* _The task_
Copy out every line of the data where the word "linejoin" is found.

Saved data entries:
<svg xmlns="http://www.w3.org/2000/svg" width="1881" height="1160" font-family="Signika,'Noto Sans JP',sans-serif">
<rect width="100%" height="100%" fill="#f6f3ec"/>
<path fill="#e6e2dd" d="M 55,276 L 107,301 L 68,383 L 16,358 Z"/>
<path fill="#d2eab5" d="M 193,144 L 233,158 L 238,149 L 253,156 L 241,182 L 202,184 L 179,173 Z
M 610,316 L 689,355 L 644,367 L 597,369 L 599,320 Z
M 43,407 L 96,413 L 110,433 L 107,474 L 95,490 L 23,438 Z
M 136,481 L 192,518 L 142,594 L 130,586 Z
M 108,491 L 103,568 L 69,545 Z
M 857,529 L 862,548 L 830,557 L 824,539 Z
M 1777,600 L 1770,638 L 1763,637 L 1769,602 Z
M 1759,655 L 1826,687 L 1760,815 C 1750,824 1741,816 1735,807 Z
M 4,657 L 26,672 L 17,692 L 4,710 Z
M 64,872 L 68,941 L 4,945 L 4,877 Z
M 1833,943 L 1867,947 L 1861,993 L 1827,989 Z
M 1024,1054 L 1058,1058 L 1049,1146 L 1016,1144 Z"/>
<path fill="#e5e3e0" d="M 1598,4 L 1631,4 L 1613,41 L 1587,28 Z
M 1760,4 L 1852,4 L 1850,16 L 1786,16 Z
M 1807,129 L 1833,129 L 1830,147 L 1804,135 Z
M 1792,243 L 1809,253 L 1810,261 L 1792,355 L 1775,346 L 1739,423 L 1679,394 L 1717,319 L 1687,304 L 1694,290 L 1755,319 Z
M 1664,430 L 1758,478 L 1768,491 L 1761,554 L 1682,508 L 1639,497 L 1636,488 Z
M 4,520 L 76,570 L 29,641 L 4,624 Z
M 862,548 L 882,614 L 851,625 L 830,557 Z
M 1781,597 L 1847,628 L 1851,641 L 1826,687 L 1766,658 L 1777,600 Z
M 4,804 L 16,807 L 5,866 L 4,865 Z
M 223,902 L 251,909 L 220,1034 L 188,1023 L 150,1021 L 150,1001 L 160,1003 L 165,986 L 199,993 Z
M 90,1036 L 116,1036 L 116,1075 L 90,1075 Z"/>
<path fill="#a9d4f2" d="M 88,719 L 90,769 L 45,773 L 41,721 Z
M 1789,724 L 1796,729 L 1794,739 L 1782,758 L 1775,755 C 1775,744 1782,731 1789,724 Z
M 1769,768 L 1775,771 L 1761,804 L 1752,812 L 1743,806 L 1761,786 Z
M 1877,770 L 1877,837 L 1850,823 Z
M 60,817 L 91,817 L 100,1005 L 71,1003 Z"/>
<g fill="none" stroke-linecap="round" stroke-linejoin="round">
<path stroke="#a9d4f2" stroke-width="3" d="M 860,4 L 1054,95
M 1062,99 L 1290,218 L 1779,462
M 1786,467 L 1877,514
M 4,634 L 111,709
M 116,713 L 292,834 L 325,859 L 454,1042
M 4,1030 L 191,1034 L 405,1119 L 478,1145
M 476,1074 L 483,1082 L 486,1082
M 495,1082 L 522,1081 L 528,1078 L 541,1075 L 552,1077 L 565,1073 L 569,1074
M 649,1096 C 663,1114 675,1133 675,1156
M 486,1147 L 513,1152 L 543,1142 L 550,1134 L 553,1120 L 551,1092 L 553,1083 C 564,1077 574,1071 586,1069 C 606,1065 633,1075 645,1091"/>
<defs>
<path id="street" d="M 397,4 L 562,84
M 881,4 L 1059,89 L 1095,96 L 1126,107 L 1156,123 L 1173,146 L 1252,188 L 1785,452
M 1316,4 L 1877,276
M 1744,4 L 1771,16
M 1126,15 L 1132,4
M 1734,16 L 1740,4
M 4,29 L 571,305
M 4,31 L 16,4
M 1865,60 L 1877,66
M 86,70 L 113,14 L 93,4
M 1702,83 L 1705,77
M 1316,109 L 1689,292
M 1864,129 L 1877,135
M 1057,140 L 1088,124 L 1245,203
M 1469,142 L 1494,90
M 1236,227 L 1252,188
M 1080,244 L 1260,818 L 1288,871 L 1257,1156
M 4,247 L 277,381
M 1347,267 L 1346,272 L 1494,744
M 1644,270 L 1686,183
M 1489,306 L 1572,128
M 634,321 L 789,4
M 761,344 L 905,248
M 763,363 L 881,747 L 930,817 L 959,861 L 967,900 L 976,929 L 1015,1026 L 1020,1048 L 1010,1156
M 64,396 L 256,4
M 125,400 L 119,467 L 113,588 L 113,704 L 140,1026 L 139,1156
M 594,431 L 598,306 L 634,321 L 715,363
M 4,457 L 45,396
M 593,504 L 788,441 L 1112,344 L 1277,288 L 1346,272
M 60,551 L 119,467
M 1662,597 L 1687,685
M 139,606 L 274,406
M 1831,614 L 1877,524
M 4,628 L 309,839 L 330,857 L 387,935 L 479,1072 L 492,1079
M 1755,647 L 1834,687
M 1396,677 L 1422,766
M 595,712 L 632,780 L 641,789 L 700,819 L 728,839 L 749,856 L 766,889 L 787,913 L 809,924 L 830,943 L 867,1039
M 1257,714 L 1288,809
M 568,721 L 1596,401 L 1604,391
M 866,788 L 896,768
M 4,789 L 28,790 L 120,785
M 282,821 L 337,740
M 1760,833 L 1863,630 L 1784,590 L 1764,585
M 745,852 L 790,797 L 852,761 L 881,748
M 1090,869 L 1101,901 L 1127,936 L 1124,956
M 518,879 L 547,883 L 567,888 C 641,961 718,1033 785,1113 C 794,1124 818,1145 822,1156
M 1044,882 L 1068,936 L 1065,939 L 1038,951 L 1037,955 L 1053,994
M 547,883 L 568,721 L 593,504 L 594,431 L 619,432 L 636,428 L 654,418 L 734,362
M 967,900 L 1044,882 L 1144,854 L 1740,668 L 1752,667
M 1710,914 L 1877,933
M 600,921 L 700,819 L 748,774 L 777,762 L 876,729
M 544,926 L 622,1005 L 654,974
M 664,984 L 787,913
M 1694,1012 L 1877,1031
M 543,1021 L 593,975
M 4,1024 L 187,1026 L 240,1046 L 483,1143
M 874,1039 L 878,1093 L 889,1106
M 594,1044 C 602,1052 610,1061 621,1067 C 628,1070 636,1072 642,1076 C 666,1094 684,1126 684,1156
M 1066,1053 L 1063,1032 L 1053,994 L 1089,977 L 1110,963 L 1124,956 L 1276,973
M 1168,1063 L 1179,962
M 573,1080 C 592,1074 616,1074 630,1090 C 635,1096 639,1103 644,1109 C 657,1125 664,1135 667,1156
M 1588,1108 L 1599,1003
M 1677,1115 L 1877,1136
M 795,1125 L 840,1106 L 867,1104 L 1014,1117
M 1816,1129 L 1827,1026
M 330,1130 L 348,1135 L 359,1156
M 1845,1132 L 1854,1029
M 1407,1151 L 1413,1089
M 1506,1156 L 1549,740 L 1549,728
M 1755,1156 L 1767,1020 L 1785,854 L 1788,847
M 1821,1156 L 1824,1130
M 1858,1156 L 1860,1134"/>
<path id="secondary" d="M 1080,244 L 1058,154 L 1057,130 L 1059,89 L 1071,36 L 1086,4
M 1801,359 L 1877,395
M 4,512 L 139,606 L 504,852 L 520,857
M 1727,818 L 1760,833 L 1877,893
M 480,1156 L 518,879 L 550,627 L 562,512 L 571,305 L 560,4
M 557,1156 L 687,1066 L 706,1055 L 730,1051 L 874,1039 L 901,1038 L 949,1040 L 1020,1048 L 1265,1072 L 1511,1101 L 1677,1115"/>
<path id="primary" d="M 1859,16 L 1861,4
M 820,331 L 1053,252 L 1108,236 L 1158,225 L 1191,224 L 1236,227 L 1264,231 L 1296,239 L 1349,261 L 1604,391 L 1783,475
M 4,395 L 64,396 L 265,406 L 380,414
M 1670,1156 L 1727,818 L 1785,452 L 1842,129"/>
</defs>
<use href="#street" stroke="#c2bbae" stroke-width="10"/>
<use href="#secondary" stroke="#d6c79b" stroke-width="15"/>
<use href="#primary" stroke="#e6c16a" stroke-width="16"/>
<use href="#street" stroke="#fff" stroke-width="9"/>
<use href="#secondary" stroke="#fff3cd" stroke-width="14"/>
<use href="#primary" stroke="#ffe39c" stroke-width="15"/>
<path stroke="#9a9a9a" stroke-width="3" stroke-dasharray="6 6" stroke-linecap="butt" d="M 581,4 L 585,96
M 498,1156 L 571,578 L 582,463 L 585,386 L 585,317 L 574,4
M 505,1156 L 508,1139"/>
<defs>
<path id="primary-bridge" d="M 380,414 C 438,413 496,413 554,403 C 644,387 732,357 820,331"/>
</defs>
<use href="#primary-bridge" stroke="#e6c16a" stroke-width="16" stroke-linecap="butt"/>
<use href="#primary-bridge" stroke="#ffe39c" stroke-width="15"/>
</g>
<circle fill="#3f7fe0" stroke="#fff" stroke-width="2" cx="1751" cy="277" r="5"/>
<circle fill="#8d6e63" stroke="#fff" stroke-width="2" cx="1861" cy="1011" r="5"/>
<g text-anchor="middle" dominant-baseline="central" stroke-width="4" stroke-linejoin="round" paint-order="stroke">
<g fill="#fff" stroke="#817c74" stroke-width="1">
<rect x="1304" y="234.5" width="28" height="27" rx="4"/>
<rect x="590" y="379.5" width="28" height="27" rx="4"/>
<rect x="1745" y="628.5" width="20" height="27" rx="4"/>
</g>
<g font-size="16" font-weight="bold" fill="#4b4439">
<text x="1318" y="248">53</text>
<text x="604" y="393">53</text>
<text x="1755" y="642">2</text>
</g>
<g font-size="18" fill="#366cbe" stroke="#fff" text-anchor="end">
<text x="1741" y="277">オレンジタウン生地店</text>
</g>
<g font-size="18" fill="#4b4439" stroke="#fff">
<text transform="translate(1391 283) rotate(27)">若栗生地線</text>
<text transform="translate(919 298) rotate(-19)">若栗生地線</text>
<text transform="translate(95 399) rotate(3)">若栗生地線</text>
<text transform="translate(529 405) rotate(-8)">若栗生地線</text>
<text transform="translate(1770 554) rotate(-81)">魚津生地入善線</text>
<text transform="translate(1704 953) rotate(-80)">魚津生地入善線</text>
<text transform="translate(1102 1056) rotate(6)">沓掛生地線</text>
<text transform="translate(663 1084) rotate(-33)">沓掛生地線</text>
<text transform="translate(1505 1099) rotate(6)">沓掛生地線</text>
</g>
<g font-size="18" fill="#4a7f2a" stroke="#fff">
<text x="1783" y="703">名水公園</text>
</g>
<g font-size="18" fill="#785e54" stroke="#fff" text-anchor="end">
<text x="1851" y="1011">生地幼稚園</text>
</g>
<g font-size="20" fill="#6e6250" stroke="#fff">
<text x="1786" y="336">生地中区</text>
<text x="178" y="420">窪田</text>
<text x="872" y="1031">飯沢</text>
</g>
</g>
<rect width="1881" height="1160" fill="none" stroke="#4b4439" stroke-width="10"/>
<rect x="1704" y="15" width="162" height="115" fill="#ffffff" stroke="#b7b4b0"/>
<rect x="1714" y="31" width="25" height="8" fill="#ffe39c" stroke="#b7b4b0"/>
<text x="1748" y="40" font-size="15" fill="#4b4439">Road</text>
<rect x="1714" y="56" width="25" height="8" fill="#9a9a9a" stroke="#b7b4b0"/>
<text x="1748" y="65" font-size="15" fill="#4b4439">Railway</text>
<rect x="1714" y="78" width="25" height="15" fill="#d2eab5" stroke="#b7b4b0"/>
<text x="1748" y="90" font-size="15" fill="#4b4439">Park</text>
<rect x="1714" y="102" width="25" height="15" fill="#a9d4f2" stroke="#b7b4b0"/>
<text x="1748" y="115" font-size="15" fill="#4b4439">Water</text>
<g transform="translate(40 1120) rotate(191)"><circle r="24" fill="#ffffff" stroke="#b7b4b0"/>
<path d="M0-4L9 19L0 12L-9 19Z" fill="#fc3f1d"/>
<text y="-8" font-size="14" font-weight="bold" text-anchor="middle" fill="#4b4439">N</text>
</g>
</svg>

* _Task response_
<g fill="none" stroke-linecap="round" stroke-linejoin="round">
<g text-anchor="middle" dominant-baseline="central" stroke-width="4" stroke-linejoin="round" paint-order="stroke">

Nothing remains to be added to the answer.